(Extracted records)
+ + + + +

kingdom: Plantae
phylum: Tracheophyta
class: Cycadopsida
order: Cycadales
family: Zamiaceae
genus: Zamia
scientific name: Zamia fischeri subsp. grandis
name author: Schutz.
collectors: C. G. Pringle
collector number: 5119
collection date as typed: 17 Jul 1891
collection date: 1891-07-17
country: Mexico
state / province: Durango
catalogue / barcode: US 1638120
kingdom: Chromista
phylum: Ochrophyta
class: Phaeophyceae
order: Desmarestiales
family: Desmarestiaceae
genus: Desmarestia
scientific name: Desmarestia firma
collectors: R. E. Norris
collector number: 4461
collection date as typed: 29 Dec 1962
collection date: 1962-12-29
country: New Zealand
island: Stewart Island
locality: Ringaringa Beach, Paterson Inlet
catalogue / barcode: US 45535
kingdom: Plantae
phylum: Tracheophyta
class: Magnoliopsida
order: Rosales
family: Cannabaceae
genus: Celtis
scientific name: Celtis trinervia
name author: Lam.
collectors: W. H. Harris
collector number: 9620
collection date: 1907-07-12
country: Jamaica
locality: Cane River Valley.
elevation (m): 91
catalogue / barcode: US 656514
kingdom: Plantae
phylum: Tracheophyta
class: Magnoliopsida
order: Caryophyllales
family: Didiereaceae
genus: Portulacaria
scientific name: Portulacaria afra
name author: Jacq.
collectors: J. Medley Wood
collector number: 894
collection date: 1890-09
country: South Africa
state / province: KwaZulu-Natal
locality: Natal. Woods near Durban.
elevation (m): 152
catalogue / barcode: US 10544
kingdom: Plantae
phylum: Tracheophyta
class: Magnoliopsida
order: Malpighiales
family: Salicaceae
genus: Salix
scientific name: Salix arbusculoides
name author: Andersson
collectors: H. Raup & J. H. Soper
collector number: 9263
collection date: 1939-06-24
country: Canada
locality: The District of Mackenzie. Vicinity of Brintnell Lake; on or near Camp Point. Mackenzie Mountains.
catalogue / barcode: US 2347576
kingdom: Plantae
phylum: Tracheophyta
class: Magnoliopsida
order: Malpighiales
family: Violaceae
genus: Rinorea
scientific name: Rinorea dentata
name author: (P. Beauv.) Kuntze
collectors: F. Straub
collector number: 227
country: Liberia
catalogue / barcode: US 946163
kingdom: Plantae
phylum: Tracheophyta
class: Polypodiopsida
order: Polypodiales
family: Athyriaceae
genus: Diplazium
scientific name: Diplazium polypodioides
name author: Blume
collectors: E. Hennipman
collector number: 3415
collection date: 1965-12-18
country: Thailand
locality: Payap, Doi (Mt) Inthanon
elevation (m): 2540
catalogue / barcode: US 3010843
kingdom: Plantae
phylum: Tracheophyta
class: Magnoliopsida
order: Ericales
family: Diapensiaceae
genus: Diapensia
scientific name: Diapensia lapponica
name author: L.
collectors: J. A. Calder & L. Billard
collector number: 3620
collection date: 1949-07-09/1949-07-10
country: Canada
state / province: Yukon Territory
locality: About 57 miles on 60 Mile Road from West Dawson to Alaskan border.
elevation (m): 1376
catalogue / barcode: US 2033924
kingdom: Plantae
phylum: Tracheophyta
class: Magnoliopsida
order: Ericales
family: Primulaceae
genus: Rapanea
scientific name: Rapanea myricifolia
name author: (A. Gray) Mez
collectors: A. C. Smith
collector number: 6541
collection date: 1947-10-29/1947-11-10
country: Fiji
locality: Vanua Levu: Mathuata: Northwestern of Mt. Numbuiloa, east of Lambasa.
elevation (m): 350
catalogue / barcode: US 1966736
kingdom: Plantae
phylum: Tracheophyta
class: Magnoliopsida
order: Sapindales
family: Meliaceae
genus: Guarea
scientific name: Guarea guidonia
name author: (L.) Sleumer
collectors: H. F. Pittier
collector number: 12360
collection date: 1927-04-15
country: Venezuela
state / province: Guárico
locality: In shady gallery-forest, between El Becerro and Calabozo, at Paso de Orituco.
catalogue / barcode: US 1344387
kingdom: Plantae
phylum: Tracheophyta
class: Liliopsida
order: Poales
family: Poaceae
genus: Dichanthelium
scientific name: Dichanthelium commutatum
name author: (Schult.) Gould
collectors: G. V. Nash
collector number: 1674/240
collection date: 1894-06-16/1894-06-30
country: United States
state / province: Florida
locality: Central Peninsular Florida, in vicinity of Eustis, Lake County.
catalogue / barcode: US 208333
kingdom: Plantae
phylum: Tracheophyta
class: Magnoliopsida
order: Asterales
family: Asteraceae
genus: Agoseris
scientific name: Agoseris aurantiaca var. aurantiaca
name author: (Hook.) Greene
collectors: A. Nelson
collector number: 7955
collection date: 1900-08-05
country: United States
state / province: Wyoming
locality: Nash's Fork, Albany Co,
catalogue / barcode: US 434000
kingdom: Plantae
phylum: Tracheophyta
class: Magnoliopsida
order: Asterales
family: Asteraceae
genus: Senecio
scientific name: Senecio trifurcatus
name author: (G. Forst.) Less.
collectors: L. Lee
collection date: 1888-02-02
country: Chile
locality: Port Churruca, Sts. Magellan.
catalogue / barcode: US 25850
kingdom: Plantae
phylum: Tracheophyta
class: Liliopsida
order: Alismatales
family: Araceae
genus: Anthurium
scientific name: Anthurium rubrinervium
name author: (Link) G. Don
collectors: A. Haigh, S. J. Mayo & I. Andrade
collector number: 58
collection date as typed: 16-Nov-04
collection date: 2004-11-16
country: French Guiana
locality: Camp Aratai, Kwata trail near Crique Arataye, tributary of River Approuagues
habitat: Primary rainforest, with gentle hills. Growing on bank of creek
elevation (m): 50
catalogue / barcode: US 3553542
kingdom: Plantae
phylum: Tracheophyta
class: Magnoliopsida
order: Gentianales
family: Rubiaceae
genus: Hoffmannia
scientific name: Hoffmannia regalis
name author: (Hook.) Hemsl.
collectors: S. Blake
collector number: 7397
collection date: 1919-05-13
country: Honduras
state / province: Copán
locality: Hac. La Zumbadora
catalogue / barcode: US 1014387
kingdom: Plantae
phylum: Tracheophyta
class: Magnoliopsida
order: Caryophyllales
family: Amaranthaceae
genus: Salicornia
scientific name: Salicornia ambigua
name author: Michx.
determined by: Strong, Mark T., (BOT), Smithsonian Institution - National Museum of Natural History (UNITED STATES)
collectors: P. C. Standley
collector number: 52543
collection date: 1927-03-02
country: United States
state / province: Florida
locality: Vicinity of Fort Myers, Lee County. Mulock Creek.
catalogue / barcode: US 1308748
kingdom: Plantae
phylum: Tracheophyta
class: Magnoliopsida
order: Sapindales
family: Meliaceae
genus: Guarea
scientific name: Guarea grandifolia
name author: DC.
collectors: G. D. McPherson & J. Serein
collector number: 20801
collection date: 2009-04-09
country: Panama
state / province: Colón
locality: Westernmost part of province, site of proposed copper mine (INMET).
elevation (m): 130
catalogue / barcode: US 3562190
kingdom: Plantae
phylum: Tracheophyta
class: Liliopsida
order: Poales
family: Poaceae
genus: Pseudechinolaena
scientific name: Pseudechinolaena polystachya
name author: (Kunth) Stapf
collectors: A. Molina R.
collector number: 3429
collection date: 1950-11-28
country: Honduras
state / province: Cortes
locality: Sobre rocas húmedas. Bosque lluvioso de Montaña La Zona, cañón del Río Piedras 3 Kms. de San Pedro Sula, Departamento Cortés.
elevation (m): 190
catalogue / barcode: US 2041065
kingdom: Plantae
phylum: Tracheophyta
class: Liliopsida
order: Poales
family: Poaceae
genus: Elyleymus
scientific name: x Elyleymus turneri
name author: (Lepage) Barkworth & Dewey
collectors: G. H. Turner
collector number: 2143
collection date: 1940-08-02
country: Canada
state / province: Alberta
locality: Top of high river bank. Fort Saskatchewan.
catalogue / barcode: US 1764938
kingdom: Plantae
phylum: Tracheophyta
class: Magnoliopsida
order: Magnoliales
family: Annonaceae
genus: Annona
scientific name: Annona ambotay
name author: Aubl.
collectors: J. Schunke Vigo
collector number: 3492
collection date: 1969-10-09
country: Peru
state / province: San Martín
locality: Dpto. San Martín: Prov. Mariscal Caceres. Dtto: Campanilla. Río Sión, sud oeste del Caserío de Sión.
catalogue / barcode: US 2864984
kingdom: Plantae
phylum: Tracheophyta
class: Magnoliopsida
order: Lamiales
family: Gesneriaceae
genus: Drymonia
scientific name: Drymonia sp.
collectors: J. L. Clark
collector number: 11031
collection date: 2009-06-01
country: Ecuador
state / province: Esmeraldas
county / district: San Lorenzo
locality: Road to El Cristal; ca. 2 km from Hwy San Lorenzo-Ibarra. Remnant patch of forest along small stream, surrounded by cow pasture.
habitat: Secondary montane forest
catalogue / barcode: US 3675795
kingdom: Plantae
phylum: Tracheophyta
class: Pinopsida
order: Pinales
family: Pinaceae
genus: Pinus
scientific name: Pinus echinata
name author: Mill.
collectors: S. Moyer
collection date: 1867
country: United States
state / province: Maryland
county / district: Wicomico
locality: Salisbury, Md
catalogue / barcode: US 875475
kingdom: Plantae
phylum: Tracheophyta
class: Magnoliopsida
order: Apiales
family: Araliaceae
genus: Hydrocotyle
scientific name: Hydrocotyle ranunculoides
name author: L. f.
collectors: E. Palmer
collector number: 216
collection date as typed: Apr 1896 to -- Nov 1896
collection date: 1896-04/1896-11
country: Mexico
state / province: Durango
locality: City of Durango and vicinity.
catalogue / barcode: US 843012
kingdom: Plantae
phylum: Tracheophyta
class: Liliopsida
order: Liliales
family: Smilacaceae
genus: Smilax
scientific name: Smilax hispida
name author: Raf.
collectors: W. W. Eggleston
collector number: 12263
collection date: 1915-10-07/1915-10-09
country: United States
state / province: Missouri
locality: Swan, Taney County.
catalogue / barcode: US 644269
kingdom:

+ + + + +

### WHAT YOU ARE ASKED TO DO
Reproduce word for word the lines of the entries from the one containing "collection date: 2009-06-01" through the final line of the entries, including both.

### RESPONSE TO THIS EXERCISE
collection date: 2009-06-01
country: Ecuador
state / province: Esmeraldas
county / district: San Lorenzo
locality: Road to El Cristal; ca. 2 km from Hwy San Lorenzo-Ibarra. Remnant patch of forest along small stream, surrounded by cow pasture.
habitat: Secondary montane forest
catalogue / barcode: US 3675795
kingdom: Plantae
phylum: Tracheophyta
class: Pinopsida
order: Pinales
family: Pinaceae
genus: Pinus
scientific name: Pinus echinata
name author: Mill.
collectors: S. Moyer
collection date: 1867
country: United States
state / province: Maryland
county / district: Wicomico
locality: Salisbury, Md
catalogue / barcode: US 875475
kingdom: Plantae
phylum: Tracheophyta
class: Magnoliopsida
order: Apiales
family: Araliaceae
genus: Hydrocotyle
scientific name: Hydrocotyle ranunculoides
name author: L. f.
collectors: E. Palmer
collector number: 216
collection date as typed: Apr 1896 to -- Nov 1896
collection date: 1896-04/1896-11
country: Mexico
state / province: Durango
locality: City of Durango and vicinity.
catalogue / barcode: US 843012
kingdom: Plantae
phylum: Tracheophyta
class: Liliopsida
order: Liliales
family: Smilacaceae
genus: Smilax
scientific name: Smilax hispida
name author: Raf.
collectors: W. W. Eggleston
collector number: 12263
collection date: 1915-10-07/1915-10-09
country: United States
state / province: Missouri
locality: Swan, Taney County.
catalogue / barcode: US 644269
kingdom:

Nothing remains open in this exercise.